Rewolucja październikowa była „egzystencjalną katastrofą” – powiedział zwierzchnik białoruskich katolików arcybiskup Tadeusz Kondrusiewicz. Poparł także apel, by 1 i 2 listopada stały się na Białorusi dniami wolnymi od pracy – poinformowała telewizja Biełsat.
Na Białorusi dzień 7 listopada, upamiętniający rewolucję październikową, jest dniem wolnym od pracy. Zdaniem arcybiskupa Kondrusiewicza, metropolity mińsko-mohylewskiego, wydarzenie to było „egzystencjalną katastrofą”. Zwierzchnik białoruskich katolików mówił o tym w czasie uroczystej mszy św. 1 listopada.

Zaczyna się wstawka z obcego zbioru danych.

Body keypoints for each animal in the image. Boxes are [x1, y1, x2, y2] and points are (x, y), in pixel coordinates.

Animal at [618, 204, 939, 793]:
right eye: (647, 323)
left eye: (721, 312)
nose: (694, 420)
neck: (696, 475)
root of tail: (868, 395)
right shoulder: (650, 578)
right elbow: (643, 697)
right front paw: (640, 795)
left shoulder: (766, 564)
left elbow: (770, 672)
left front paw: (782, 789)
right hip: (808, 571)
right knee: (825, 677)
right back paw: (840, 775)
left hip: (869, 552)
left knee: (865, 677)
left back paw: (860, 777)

Hierarcha zaznaczył, że rewolucja bolszewicka, której setna rocznica przypada w tym roku, przyniosła narodowi białoruskiemu „niesłychane cierpienia”. Wezwał do modlitwy nie tylko za przodków, ale także za tych, o których zapomniano, którzy nie zdążyli urodzić dzieci, zginęli jako ofiary represji w Kuropatach, Małym Trościeńcu, w sowieckich i nazistowskich obozach koncentracyjnych.
Kondrusiewicz wezwał także władze Białorusi do wprowadzenia dni wolnych 1 listopada, w katolickim dniu Wszystkich Świętych, i 2 listopada, w katolicki Dzień Zaduszny, gdy Białorusini tradycyjnie obchodzą Dziady, wspominając swoich bliskich zmarłych.

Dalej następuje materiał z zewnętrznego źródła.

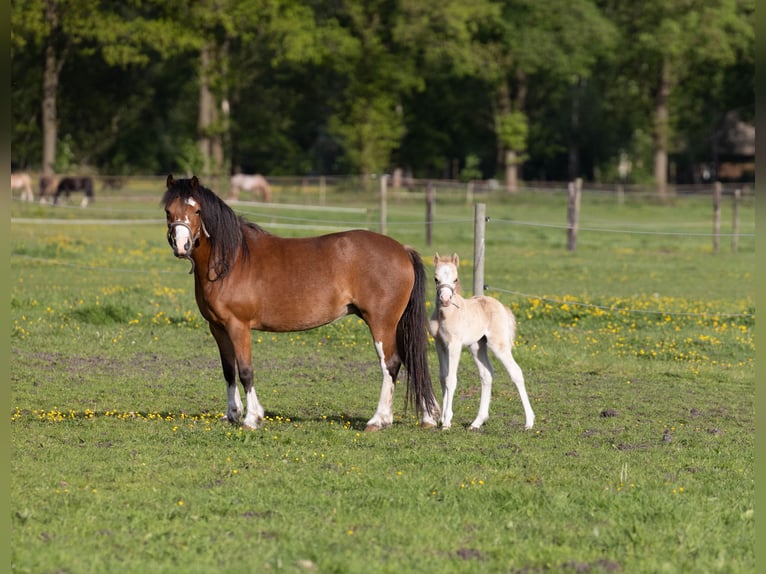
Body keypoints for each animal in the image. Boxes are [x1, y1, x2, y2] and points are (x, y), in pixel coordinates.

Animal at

Białorusinów – zarówno katolików, jak i prawosławnych – duchowny wezwał do podpisania petycji w tej sprawie, która od kilku dni znajduje się na stronie serwisu zvarot.by. Inicjatorzy petycji podkreślają m.in., że Radunica – prawosławny dzień modlitwy za zmarłych, który przypada dziewięć dni po Wielkanocy – jest na Białorusi dniem wolnym od pracy.

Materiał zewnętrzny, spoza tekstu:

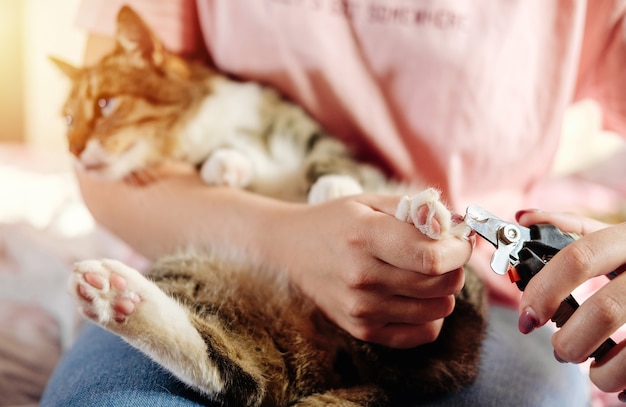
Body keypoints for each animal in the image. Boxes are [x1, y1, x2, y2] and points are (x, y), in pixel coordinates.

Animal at [53, 6, 486, 407]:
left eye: (106, 104)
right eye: (69, 120)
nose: (72, 150)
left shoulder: (304, 128)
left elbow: (327, 156)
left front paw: (334, 187)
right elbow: (223, 159)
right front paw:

„Katolicy oraz wielu Białorusinów, którzy obchodzą Dziady 1 i 2 listopada zgodnie z dawną tradycją, są pozbawieni takiej możliwości, co pozwala mówić o dyskryminacji” – uważają autorzy petycji, którą dotąd podpisało blisko 600 osób. Apel przypomina, że w latach 1991-96 Dziady były na Białorusi dniem wolnym.
31 października metropolita Kondrusiewicz modlił się za ofiary zbrodni reżimów totalitarnych na uroczysku w Kuropatach i w Małym Trościeńcu. W Kuropatach od lat 30. XX w. swoje ofiary rozstrzeliwało NKWD – według szacunków historyków może tam spoczywać w zbiorowych dołach śmierci nawet 250 tys. ludzi różnych narodowości.
W Małym Trościeńcu pod Mińskiem w czasie wojny istniał niemiecki obóz zagłady, gdzie stracono ponad 200 tys. ludzi. Od kilku lat istnieje tam państwowy kompleks memorialny. Według niezależnych historyków w znajdującej się niedaleko Błagowszczynie swoje ofiary mordowało także NKWD.